Our enterprise has two data centers, and each data center has a Splunk indexing cluster. Data is replicated between the clusters. There are search heads at each data center, each with a search affinity for their local indexers. I am an admin only of two search heads, supporting a particular division within the enterprise. We have had a lot of personnel turnover recently, so I am trying to help support the operations team.
Several months ago, we had only one indexing cluster at one site, and I was managing just a single search head. On this search head, we have a number of saved searches that run every five minutes to look for particular events. These searches were crafted to look at events indexed within the last five minutes (so something like
earliest=-3mon latest=now _index_earliest=-5m _index_latest=now ...). The matching events from these searches are fed into a summary index that is monitored by a bot that pulls new events and feeds them into a ticketing system. I periodically checked in on the searches and double-checked that they were catching all events, so I can say with confidence that things were working as desired.
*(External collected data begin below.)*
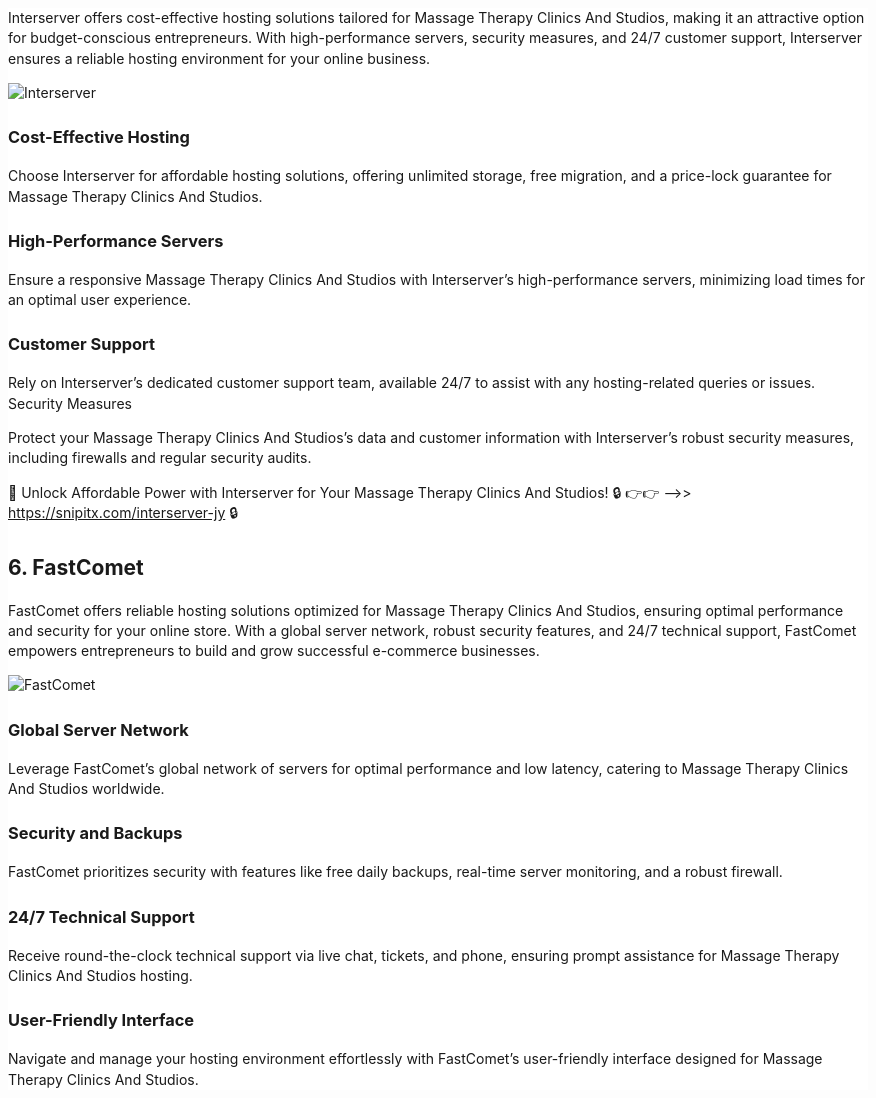 Interserver offers cost-effective hosting solutions tailored for Massage Therapy Clinics And Studios, making it an attractive option for budget-conscious entrepreneurs. With high-performance servers, security measures, and 24/7 customer support, Interserver ensures a reliable hosting environment for your online business.

![Interserver](https://i.imgur.com/OM5dOEW.jpeg "Interserver Hosting")

### Cost-Effective Hosting
Choose Interserver for affordable hosting solutions, offering unlimited storage, free migration, and a price-lock guarantee for Massage Therapy Clinics And Studios.

### High-Performance Servers
Ensure a responsive Massage Therapy Clinics And Studios with Interserver’s high-performance servers, minimizing load times for an optimal user experience.

### Customer Support
Rely on Interserver’s dedicated customer support team, available 24/7 to assist with any hosting-related queries or issues.
Security Measures

Protect your Massage Therapy Clinics And Studios’s data and customer information with Interserver’s robust security measures, including firewalls and regular security audits.

💸 Unlock Affordable Power with Interserver for Your Massage Therapy Clinics And Studios! 🔒
👉👉 -->> https://snipitx.com/interserver-jy 🔒

## 6. FastComet

FastComet offers reliable hosting solutions optimized for Massage Therapy Clinics And Studios, ensuring optimal performance and security for your online store. With a global server network, robust security features, and 24/7 technical support, FastComet empowers entrepreneurs to build and grow successful e-commerce businesses.

![FastComet](https://i.imgur.com/7qgXuWp.png "FastComet Hosting")

### Global Server Network
Leverage FastComet’s global network of servers for optimal performance and low latency, catering to Massage Therapy Clinics And Studios worldwide.

### Security and Backups
FastComet prioritizes security with features like free daily backups, real-time server monitoring, and a robust firewall.

### 24/7 Technical Support
Receive round-the-clock technical support via live chat, tickets, and phone, ensuring prompt assistance for Massage Therapy Clinics And Studios hosting.

### User-Friendly Interface
Navigate and manage your hosting environment effortlessly with FastComet’s user-friendly interface designed for Massage Therapy Clinics And Studios.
Now that we have the two indexing clusters, I have all of the saved searches running on a search head at data_center2, and I discovered that the searches were missing a very high percentage of events. I am trying to figure out why this is happening and how to best reduce the time between Primary Event -> Splunk Indexing -> Splunk Scheduled Search -> Summary Indexing -> Bot Search.
Here's the kicker on all of this. If I generate a test event and
collect it directly into the summary index with
| makeresults | eval test_field="findme" | collect index=my_summary_index, I see a very reasonable indexing latency measurement of ~2 sec by comparing the
_indextime fields in the event. But when I generate the test event and immediately begin searching for it, the event will not show up in searches for approximately 5 minutes. So, for example, if I generate the test event at 13:05:04, the
_time field will be 13:05:04, and the
_indextime field will be 13:05:06, but if I am (over and over) running a search known to match the event, the search will show no results until I run it at approximately 13:10.
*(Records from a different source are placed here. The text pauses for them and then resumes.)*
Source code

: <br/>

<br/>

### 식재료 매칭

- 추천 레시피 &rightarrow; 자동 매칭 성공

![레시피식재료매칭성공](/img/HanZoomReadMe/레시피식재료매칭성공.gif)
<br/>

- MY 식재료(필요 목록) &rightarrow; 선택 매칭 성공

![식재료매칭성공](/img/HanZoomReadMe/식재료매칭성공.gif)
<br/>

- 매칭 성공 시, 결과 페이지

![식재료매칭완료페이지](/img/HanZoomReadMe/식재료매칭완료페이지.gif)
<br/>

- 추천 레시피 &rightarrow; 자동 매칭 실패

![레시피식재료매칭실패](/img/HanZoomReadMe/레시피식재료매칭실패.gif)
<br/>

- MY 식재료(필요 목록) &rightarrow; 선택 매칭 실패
The event is being generated on a search head at datacenter2, being sent to the indexing cluster at datacenter2, and being searched for on the same search head at datacenter2 - though if it matters, the results at the same if I generate the event on the search head at datacenter1 and/or search for the event on the search head at data_center1.
Thus far, we've mitigated this impact by altering our saved searches to run like this:
earliest=-3mon latest=now _index_earliest=-10m _index_latest=-5m ..., but then we also have to force our bot to run with a similar delay, which means events that used to reach the analyst ticketing system within 10 minutes from the time of the Primary Event are now arriving more like 20+ minutes later. It's a lot harder for the customer to stomach this delay, given that they used to get their alerts so much more quickly. I welcome any advice, but I'll apologize that I don't have access to any of the indexers, so I'll be really slow to provide any conf files and such if requested. I can ask the ops team to get them for me, but their turnaround time is not very quick. Thanks in advance!
We went through a similar realization in How can we avoid data loss in the summary indexes when there is an indexing latency in the cluster?
Customers are really upset to hear that their summary indexes are almost two hours old ; - ) real time searches maybe?
We don't have enough resources to run real-time searches for these events, unfortunately.
I read through your post before I created this one, but I wondered if the results/ideas might differ based on:
It would make more sense to me if I was creating the event on one indexing cluster and then having to wait for it to arrive on the other cluster - data replication takes time; I get that. But I'm directing it to the same cluster as it always used, and I'm searching with a search head that has a search affinity for that same cluster.
You are experiencing latency due to search affinity. One of your search heads will be able to see the data immediately, and the other will see the data after a delay.
Note: Hot bucket data is replicated in blocks, as described in "How clustered indexing works". If a local search involves a replicated hot bucket copy, where the origin copy is on a different site, there might be a time lag while the local peer waits to get the latest block of hot data from the originating peer. During this time, the search does not return the latest data.